* _SVOLGA QUANTO SEGUE_:
#1 Riscriva in forma di elenco puntato il paragrafo dell'articolo sul vaccino Pfizer-BioNTech che inizia con "Lo studio si basa sull'esame", conservandone i fatti principali.
#2 Riproduca fedelmente il passo dell'articolo sul vaccino Pfizer-BioNTech che comincia con "Lo studio si" e prosegue fino a "positivo al tampone.".

* _SEZIONE DEL DOCUMENTO_:
---
Arrivano nuovi dati sulla perdita di efficacia del vaccino Pfizer-BioNTech dopo i 90 giorni dalla seconda dose. È la conclusione di uno studio su oltre 80mila persone realizzato in Israele, uno dei primi Paesi del mondo a lanciare la vaccinazione di massa contro il Covid-19 e ad introdurre la terza dose a 5 mesi. Ieri, nel frattempo, è iniziata l’immunizzazione dei bambini dai 5 agli 11 anni d’età. I risultati, pubblicati sul British Medical Journal dall’istituto di ricerca dei Leumit Health Services, evidenziano l’utilità della terza dose booster e forniscono preziose indicazioni sulla tempistica per la somministrazione.
Lo studio
Lo studio
Secondo lo studio, il rischio di contagio per i vaccinati a ciclo completo con Pfizer è 2,37 volte più alto dopo 90-119 giorni, 2,66 volte più alto dopo 120-149 giorni e 2,82 volte più alto oltre i 150 giorni. Analisi condotta su un campione di 80mila persone. Ricerca condotta in un Paese che fin da inizio campagna vaccinale ha mantenuto alti ritmi di somministrazione e quindi, fornire, per primo dati preziosi. Nel caso dello studio pubblicato su Bmj il calo di efficacia di Pfizer fornisce importanti indicazioni sia sulle tempistiche di somministrazione sia sul ruolo fondamentale della terza dose.
Lo studio si basa sull’esame delle cartelle cliniche elettroniche di 83.057 adulti (età media 44 anni). Questi ultimi, tra maggio e settembre sono stati sottoposti a tampone molecolare almeno tre settimane dopo la seconda dose di vaccino e che in precedenza non avevano mai manifestato segni dell’infezione da Sars Cov 2. Dai risultati emerge che 7.973 partecipanti (il 9,6% del totale) è risultato positivo al tampone.
---
[Compiti di comprensione delle figure]
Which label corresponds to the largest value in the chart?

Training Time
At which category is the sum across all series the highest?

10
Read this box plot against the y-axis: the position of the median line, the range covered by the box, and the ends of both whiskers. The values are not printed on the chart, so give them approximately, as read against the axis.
---
* _SOLUZIONI DEGLI ESERCIZI_:
#1
- Lo studio esamina le cartelle cliniche elettroniche di 83.057 adulti (età media 44 anni).
- Tra maggio e settembre i partecipanti sono stati sottoposti a tampone molecolare, almeno tre settimane dopo la seconda dose di vaccino.
- In precedenza nessuno di loro aveva mai manifestato segni dell'infezione da Sars Cov 2.
- Al tampone sono risultati positivi 7.973 partecipanti, pari al 9,6% del totale.

#2
Lo studio si basa sull’esame delle cartelle cliniche elettroniche di 83.057 adulti (età media 44 anni). Questi ultimi, tra maggio e settembre sono stati sottoposti a tampone molecolare almeno tre settimane dopo la seconda dose di vaccino e che in precedenza non avevano mai manifestato segni dell’infezione da Sars Cov 2. Dai risultati emerge che 7.973 partecipanti (il 9,6% del totale) è risultato positivo al tampone.